Des mesures pour réduire le risque de transmission
Nos ancêtres ont eu à relever les défis, dans des villes de plus en plus peuplées, du captage, de la distribution et de l’évacuation de l’eau. La question des égouts dans les grandes villes européennes était au coeur des préoccupations dans la mesure où la mauvaise gestion des eaux usées a par le passé favorisé le développement d’épidémies de grande ampleur. Au XIXe siècle, de nombreuses villes européennes ont investi dans les tout-à-l’égout. La mise en place de réseaux d’assainissement modernes leur a permis de transporter et traiter les eaux usagées, pour résoudre les problèmes de pollution et de santé. Cette innovation s’avéra clef pour l’assainissement des villes et leur densification. Pour autant, le milieu médical, scientifique et certains lobbys sont restés à l’époque longtemps divisés sur l’intérêt de ces investissements massifs, comme c’est le cas aujourd’hui vis de Sars-CoV-2.

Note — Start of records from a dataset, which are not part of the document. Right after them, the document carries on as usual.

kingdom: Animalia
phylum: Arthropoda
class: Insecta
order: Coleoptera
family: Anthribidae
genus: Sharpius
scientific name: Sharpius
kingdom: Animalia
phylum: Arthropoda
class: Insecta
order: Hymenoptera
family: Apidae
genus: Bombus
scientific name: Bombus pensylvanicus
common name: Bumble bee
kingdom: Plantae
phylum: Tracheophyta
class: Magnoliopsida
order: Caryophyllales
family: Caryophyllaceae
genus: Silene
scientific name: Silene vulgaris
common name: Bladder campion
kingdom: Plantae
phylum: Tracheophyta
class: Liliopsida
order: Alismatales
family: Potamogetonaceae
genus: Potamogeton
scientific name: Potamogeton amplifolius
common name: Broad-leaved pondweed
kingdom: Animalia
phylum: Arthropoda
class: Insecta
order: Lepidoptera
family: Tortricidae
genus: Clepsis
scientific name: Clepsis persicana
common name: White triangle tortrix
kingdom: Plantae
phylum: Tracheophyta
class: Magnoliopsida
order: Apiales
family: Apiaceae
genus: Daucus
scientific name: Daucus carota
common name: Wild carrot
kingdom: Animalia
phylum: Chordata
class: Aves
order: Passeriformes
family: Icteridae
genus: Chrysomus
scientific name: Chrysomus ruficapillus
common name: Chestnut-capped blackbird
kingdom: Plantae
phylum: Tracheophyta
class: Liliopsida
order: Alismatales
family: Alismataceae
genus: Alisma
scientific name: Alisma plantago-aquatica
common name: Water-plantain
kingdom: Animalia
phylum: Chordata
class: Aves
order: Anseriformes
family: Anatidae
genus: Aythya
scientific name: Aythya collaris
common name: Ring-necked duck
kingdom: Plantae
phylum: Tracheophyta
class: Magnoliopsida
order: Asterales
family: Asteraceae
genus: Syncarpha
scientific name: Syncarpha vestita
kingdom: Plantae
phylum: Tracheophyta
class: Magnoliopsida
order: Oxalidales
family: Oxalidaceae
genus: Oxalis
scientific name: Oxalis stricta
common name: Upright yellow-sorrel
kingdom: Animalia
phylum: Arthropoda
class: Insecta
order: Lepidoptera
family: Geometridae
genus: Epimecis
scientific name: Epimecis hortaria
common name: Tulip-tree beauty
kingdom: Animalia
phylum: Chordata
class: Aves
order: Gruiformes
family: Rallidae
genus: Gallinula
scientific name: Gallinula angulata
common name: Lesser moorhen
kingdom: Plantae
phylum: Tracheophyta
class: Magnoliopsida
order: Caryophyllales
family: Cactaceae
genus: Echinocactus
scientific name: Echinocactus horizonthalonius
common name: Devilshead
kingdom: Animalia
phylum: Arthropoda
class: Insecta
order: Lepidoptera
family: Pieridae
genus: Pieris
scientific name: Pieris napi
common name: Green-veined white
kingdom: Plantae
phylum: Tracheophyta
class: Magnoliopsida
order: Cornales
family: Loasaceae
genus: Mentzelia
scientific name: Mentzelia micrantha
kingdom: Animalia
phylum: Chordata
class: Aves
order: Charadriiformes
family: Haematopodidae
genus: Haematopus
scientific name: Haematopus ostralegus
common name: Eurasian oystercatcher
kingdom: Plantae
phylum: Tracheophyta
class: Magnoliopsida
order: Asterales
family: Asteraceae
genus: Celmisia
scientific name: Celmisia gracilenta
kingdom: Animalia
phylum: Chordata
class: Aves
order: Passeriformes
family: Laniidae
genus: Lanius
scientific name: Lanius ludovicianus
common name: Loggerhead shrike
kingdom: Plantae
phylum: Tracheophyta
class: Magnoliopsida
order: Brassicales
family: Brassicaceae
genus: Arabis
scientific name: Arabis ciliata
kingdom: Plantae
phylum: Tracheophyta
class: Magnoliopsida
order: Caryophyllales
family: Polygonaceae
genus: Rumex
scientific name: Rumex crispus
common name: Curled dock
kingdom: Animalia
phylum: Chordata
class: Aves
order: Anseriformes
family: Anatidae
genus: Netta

Or, les technologies sont disponibles qu’il s’agisse des filtres qui peuvent être installés dans les systèmes de chauffage, ventilation et climatisation ou les purificateurs portables munis de filtres HEPA. Ce sont des instruments puissants pour lutter contre les virus et au-delà, les allergies ou la pollution. Si leurs avantages font l’unanimité, nos décideurs restent trop timides ou hésitants à aller de l’avant pour favoriser leur mise en oeuvre.
D’autres mesures puissantes existent montrant clairement qu’elles réduisent le risque de transmission et donc les conséquences sanitaires à long terme. C’est pourquoi, cette déclaration de consensus arrive à point nommé pour proposer des mesures constructives visant à reconquérir une victoire du monde moderne, pouvoir vivre ensemble en minimisant les risques, en continuant à bénéficier pleinement de la proximité et de la spécialisation des uns et des autres.